Reading text |
━━━━━━━━

I am very excited about weaving and really enjoy the process and the product. I've also been spinning some single ply yarn (from the roving & sheep posted about here) for use in some future projects:

I LOVE the colors!

I've been knitting as well! This lovely scarf is a reversible cable pattern with yarn dyed and spun by these gals. It's the last of this yarn stash...I'm sad to see it go.

And finally - tatting! This is an old way of making lace that is a dying art. I can truly see why because it is time consuming! Pictured below is my work from a whole morning. Granted, I learned the technique which took me a while, but still not much work to show for the effort. Click here to see an awesome finished piece. In the local antique store there are sheets and hankies with tatted edgings. Our ancestors appreciation for beauty and the amount of time devoted to beauty for everyday usable items amazes me!

━━━━━━━━

Tasks |
1. In the crafts post, what kind of pattern does the scarf use?
2. Reproduce the crafts post from "I LOVE the colors!" to "items amazes me!".
3. Carry on writing the crafts post from its final sentence.

Source data |
━━━━━━━━

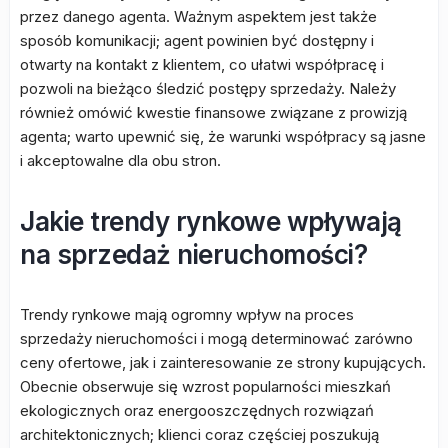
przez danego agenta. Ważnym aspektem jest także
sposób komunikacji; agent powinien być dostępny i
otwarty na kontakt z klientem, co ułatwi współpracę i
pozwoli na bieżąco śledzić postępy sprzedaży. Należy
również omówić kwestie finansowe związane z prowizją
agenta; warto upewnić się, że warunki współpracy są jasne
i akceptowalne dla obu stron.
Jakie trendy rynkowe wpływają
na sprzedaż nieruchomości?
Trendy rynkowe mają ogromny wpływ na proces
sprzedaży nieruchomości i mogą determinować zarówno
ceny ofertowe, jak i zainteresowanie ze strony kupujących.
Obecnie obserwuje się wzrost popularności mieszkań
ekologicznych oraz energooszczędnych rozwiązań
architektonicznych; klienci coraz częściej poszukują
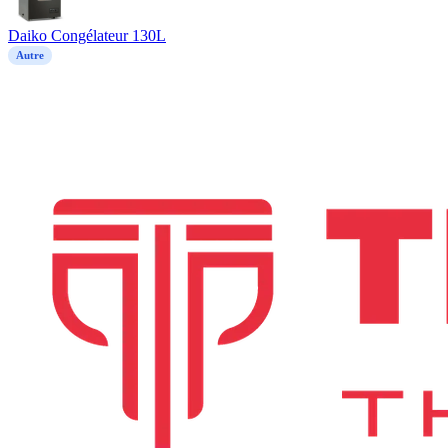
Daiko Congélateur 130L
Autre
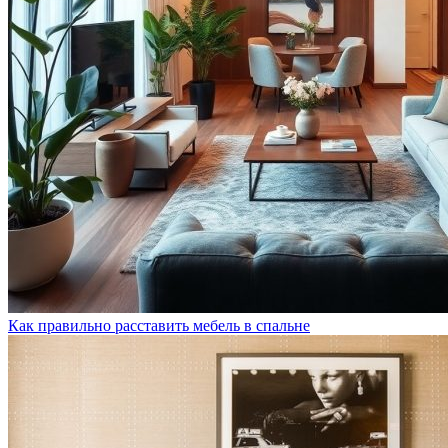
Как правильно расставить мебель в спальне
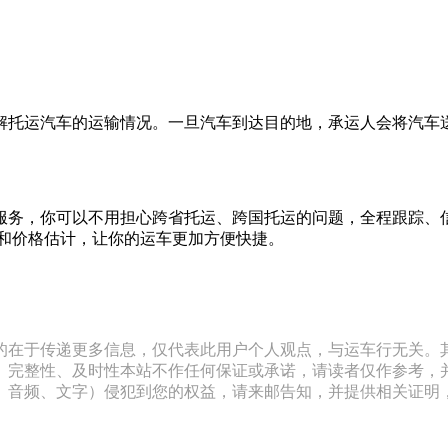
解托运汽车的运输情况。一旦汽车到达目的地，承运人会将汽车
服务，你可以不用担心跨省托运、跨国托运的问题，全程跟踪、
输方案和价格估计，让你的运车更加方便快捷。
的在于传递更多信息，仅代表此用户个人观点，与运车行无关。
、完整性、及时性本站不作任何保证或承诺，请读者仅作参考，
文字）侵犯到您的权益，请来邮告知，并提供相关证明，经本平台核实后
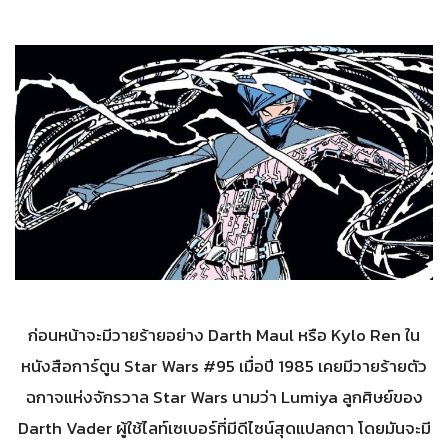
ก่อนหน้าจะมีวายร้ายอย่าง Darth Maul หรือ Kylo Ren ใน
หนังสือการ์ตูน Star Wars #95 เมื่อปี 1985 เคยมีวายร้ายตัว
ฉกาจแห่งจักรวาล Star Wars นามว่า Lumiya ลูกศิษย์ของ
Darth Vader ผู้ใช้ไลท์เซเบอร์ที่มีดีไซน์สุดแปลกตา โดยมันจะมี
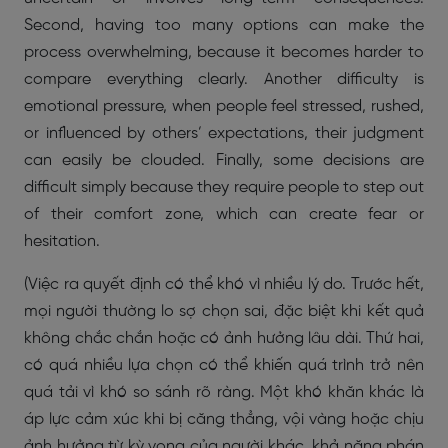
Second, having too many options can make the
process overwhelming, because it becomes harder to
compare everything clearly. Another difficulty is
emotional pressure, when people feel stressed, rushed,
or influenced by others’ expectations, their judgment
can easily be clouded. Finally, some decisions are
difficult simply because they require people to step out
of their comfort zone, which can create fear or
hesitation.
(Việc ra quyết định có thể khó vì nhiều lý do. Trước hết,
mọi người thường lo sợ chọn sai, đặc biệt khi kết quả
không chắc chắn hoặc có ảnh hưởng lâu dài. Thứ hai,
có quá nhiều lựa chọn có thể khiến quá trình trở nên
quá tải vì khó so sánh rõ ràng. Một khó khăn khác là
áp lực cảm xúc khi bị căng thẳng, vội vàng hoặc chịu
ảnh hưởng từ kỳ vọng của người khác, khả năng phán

━━━━━━━━

Answers provided |
1. A reversible cable pattern.

2.
I LOVE the colors!

I've been knitting as well! This lovely scarf is a reversible cable pattern with yarn dyed and spun by these gals. It's the last of this yarn stash...I'm sad to see it go.

And finally - tatting! This is an old way of making lace that is a dying art. I can truly see why because it is time consuming! Pictured below is my work from a whole morning. Granted, I learned the technique which took me a while, but still not much work to show for the effort. Click here to see an awesome finished piece. In the local antique store there are sheets and hankies with tatted edgings. Our ancestors appreciation for beauty and the amount of time devoted to beauty for everyday usable items amazes me!

3.
And a reminder of this great handmade lotion we posted about here. I made a batch this morning using a 3:1 ratio of sweet almond oil to olive oil since I did not have jojoba and was reminded how easy this recipe is! Try it - it feels great on the skin.


  1. I would love to learn to weave. I think it's possible that spinning and weaving might be the only fiber arts wouldn't drive me a little nuts. Someday... someday.

  2. isn't it amazing to think of how much time even our grandmother's generation put into making their pillow cases and need to bring it back! can't wait to see the finished product!

  3. Seriously amazing stuff and I don't even know what half of it is! Haha, I'm so glad you are pursuing all these fiber arts Jen.